Wakacje biegną jak szalone – ale to nic, bo dzięki moim „czasowstrzymywaczom” ( o których pisałam pierwszego dnia wiosny TUTAJ ) mam poczucie naprawdę dobrze wykorzystanego czasu. Realizuję moje wiosenne postanowienie i wykorzystuję każdą wolną chwilę na wypady za miasto, za granicę, za miedzę… gdziekolwiek 🙂
Bo chodzi o to aby zmienić otoczenie, zatrzymać się w biegu, zresetować myśli i na chwilę zapomnieć o codziennych obowiązkach, Bez tworzenia przeszkód, że nie mamy kiedy, że nie mamy za co, że nie mamy jak i gdzie… Wydaje nam się, że tylko daleka i długa podróż może sprawić, że będziemy wakacyjnie spełnieni i że tylko wtedy możemy naprawdę odpocząć. Ale to nieprawda. Bo jeżeli nie potrafimy cieszyć się z małych rzeczy, to nie docenimy również tych dużych. Jeżeli nie potrafimy cieszyć się z krótkich chwil, to i miesiąc nie wystarczy nam na wartościowy odpoczynek. Jeżeli nie widzimy piękna tuż obok, to nie zobaczymy go ani na Mauritiusie, ani w Dubaju ani w Wenecji.

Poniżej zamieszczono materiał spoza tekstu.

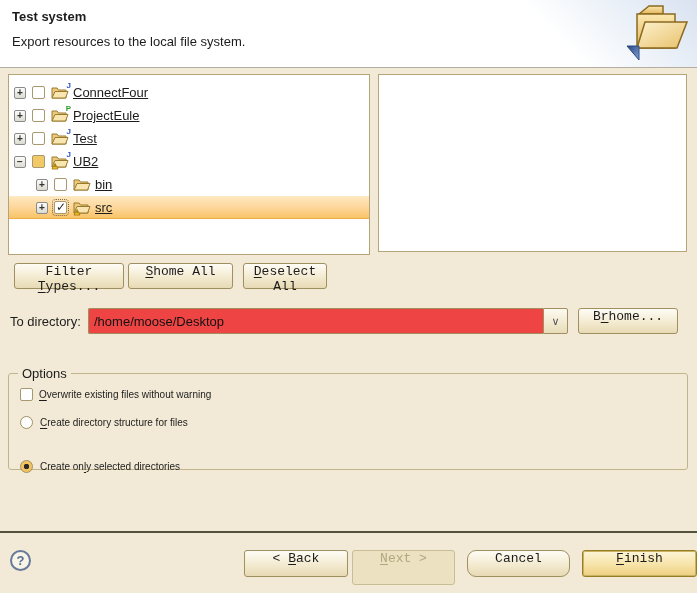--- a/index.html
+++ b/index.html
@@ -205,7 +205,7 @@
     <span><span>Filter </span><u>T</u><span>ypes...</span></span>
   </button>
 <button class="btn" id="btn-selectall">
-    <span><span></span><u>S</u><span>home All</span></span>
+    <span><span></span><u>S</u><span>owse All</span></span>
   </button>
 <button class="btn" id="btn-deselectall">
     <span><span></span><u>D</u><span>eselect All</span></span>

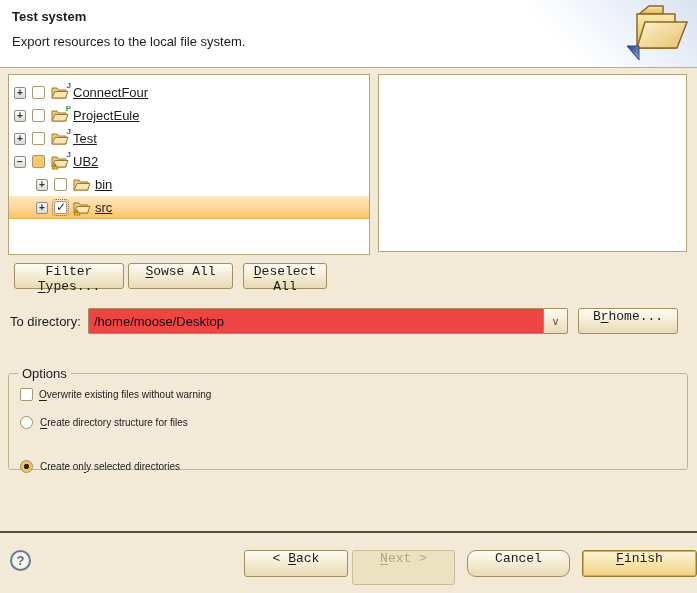--- a/index.html
+++ b/index.html
@@ -65,7 +65,7 @@
   
   .dir-label { position:absolute; left:10px; top:314px; font-size:13px; }
   .combo { position:absolute; left:88px; top:308px; width:480px; height:26px; display:flex; }
-  .combo-field { flex:1; border:1px solid #a09060; border-right:none; background:#ef4444;
+  .combo-field { flex:1; border:1px solid #a09060; border-right:none; background:#4d7c0f;
     font-family:inherit; font-size:13px; padding:0 5px; color:#111; border-radius:2px 0 0 2px; }
   .combo-btn { width:25px; border:1px solid #a09060; border-radius:0 2px 2px 0;
     background:linear-gradient(#fdfaf0,#e8dcb8); display:flex; align-items:center;

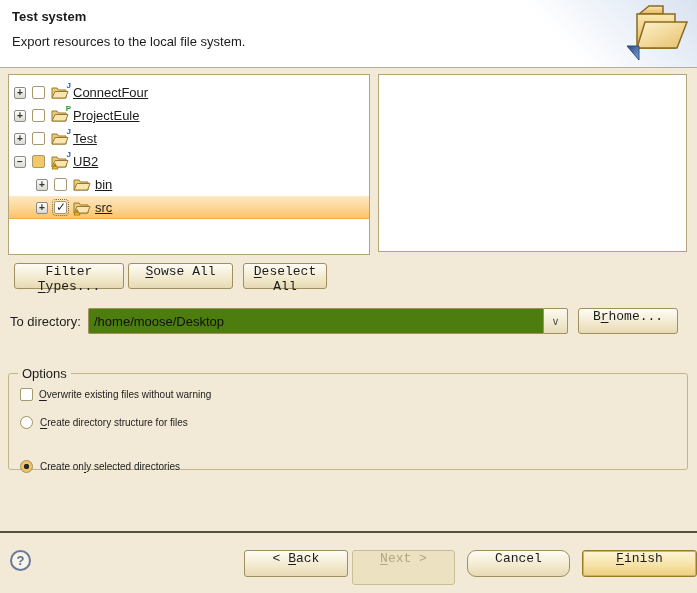--- a/index.html
+++ b/index.html
@@ -219,7 +219,7 @@
     </div>
 </div>
 <button class="btn" id="btn-browse">
-    <span><span>B</span><u>r</u><span>home...</span></span>
+    <span><span>B</span><u>r</u><span>owse...</span></span>
   </button>
 
 <div class="group"></div>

To wybór każdego z nas, czy zachwycimy się widokiem pól, szumem zbóż, zapachem siana. Czy będzie nam się chciało posłuchać co w trawie piszczy i czy powiemy że wiatr nas uczesał czy że potargał.
To my decydujemy ile piękna i dobrych chwil znajdzie się w naszym życiu.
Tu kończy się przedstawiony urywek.